Arnold Reymond

Arnold Reymond (1874–1958) was a Swiss theolgian, philosopher (logician) and historian of science.

Arnold Reymond
portrait from 1933 by Oskár Lázár

Life

The grave of Reymond and his wife Marie-Louise, née Maurer (1885-1976), at the cemetery of Pully.
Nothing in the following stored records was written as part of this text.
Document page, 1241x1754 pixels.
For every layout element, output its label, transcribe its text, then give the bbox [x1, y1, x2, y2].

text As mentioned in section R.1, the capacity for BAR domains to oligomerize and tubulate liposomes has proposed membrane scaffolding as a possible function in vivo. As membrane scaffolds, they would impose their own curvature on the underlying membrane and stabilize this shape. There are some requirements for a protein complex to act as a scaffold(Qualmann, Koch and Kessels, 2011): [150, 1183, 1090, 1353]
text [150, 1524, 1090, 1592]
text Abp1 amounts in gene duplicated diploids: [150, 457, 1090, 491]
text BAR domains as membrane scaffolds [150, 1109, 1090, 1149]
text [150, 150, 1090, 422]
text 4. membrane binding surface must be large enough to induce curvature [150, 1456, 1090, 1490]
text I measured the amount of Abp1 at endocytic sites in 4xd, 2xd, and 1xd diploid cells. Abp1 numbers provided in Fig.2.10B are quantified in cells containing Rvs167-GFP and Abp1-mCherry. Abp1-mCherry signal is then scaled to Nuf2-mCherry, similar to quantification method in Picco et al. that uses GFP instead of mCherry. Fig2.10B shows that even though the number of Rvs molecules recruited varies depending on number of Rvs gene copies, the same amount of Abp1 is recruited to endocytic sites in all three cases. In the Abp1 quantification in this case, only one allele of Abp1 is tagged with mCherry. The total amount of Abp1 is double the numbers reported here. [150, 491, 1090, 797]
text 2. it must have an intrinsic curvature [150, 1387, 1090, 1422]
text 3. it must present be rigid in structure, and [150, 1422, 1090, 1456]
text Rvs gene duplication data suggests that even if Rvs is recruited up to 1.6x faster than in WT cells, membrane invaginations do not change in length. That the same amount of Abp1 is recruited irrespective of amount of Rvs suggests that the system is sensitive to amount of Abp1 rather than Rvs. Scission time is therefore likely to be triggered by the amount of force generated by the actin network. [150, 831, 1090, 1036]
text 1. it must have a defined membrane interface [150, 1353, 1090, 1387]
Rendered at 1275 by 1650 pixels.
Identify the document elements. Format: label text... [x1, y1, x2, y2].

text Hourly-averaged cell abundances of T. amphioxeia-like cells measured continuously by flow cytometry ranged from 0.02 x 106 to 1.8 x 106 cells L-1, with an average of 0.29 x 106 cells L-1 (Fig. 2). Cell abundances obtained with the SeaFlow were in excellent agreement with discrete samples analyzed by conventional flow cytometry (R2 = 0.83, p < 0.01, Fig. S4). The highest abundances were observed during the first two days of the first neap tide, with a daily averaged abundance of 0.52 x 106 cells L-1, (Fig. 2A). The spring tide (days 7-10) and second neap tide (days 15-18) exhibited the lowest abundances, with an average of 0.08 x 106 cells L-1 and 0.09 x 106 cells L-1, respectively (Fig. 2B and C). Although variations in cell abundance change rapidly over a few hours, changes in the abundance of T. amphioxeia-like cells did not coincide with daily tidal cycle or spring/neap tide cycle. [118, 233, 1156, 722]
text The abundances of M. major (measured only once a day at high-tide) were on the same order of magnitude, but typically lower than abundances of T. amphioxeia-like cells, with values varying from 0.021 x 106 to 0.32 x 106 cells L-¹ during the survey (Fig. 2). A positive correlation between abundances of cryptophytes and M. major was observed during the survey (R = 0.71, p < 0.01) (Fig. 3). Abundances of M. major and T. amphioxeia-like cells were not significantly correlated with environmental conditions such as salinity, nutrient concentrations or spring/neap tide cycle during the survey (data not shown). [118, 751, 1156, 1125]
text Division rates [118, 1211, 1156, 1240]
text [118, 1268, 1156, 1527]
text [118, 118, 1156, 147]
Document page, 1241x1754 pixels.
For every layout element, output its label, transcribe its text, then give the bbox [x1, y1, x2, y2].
Reymond received a doctorate from the University of Geneva in 1908; his thesis on the history of ideas of the infinite, Logique et mathématiques, was reviewed by Bertrand Russell in Mind.[1] Reymond taught at the University of Neuchâtel from 1912 to 1925, where he taught and influenced Jean Piaget.[2] In 1925 he took up a chair at the University of Lausanne.[3]

Works

  • Logique et mathématiques: essai historique et critique sur le nombre infini, Saint-Blaise: Foyer Solidariste, 1908
  • Histoire des sciences exactes et naturelles dans l'Antiquité gréco-romaine, Paris: 1924. Translated as History of the sciences in Greco-Roman antiquity, New York: E. P. Dutton & Co., 1927[4]
  • Les penseurs de la Grèce; histoire de la philosophie antique, 1928
  • Les principes de la logique et la critique contemporaine, 1932
  • Philosophie spiritualiste; études et méditations, recherches critiques, 1942
  • L'Histoire des sciences et la philosophie des sciences, 1949

References

  1. Bertrand Russell, Mind 18 (April 1909), p.299-301
  2. Fernando Vidal, Piaget before Piaget, 1994, p.123
  3. The collected papers of Bertrand Russell, Volume 6, p.60
  4. Smith, David Eugene (1927). "Reymond on Science in Antiquity". Bull. Amer. Math. Soc. 33 (6): 783–784. doi:10.1090/S0002-9904-1927-04480-9.